EXERCISE: Write out the lines below word for word, leaving out the pictures.

Transcribed page contents
──────────
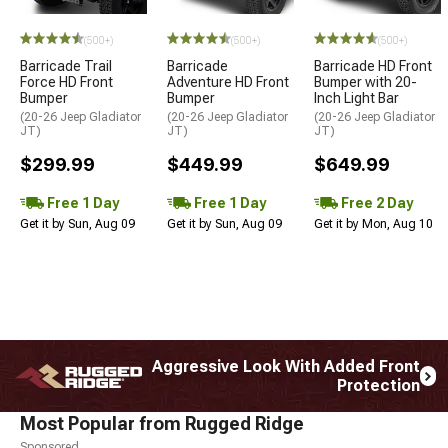
STYLE=
(500+)
(500+)
(500+)
Barricade Trail
Barricade
Barricade HD Front
Force HD Front
Adventure HD Front
Bumper with 20-
Bumper
Bumper
Inch Light Bar
(20-26 Jeep Gladiator
(20-26 Jeep Gladiator
(20-26 Jeep Gladiator
JT)
JT)
JT)
$299.99
$449.99
$649.99
Free 1 Day
Free 1 Day
Free 2 Day
Get it by Sun, Aug 09
Get it by Sun, Aug 09
Get it by Mon, Aug 10
Aggressive Look With Added Front
Protection
Most Popular from Rugged Ridge
Sponsored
──────────
REPLY TO THE TASK:
STYLE=
(500+)
(500+)
(500+)
Barricade Trail
Barricade
Barricade HD Front
Force HD Front
Adventure HD Front
Bumper with 20-
Bumper
Bumper
Inch Light Bar
(20-26 Jeep Gladiator
(20-26 Jeep Gladiator
(20-26 Jeep Gladiator
JT)
JT)
JT)
$299.99
$449.99
$649.99
Free 1 Day
Free 1 Day
Free 2 Day
Get it by Sun, Aug 09
Get it by Sun, Aug 09
Get it by Mon, Aug 10
Aggressive Look With Added Front
Protection
Most Popular from Rugged Ridge
Sponsored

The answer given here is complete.